We have a pretty large assortment of teas in our pantry, but I've picked out six that show some of the variety found in products from the leaf of the Camellia sinensis plant:

oolong -- A Chinese tea, somewhere in between a green and a black. I always think of it as a green, probably because of the color after it has been steeped. It has a slightly coppery, vegetal flavor. Oolong can be double-potted--in other words, the leafs can be re-used to make a second pot, in fact, the second pot is often better than the first. The oolong we ordered this winter was the Ti Kwan Yin (Iron Goddess), from Holy Mountain.

yunnan -- a black tea, from the Yunnan Province in China. It comes in compressed cakes. The one that comes in the box above is a large cake, but I have also found it at our local market in smaller, individually wrapped pellets to make a single cup of tea. It has a rich red color in the cup and a sweet, mellow aroma and taste.

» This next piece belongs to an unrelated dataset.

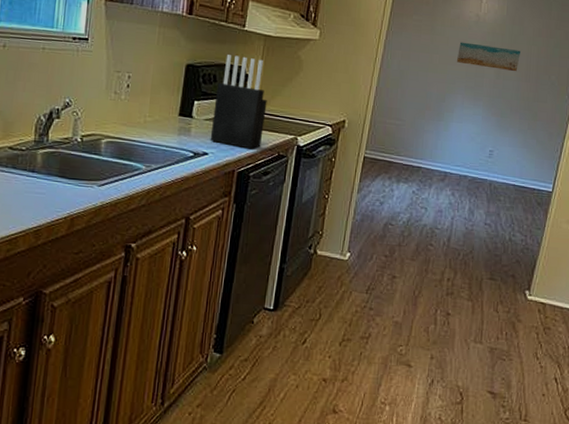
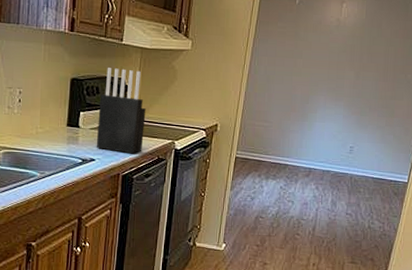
wall art: present [457,42,520,72] -> none [319,46,378,72]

genmaicha -- a Japanese green tea with roasted brown rice. Originally this was a tea for the peasant class, thus the filler of the roasted brown rice. Sometimes the rice pops, and there will be little bits of "popcorn" mixed in as well (if you look closely in the photo above, there is a piece of popcorn behind the pile of tea). This tea is yellow in the cup, and has a roasted vegetative flavor. One of my favorite everyday teas, we get it cheap at the local market.

lapsang souchong -- a Chinese black tea that is traditionally smoked over pine-wood fires. This stuff smells like smoking tobacco and is an acquired taste! I like it best in the bitterest of cold weather. Once Ric and I put it in a thermos and carried it out with us on a birdwatching trip to our favorite national wildlife refuge on a cold February day--very warming. It is red in the cup and has a strong (and I mean strong) flavor. One of my cook books uses it, ground, as a dry rub to mock a smoked flavor.

keemun -- Another Chinese black tea. It is red in the cup and has a sweet, almost floral taste. This is our everyday black tea.

pu-erh -- a Chinese green tea. Called a "cooked" tea, it actually undergoes a fermentation process, and is pressed and sold in cakes. It is a pale brownish color in the cup, and has an earthy, mushroomy flavor.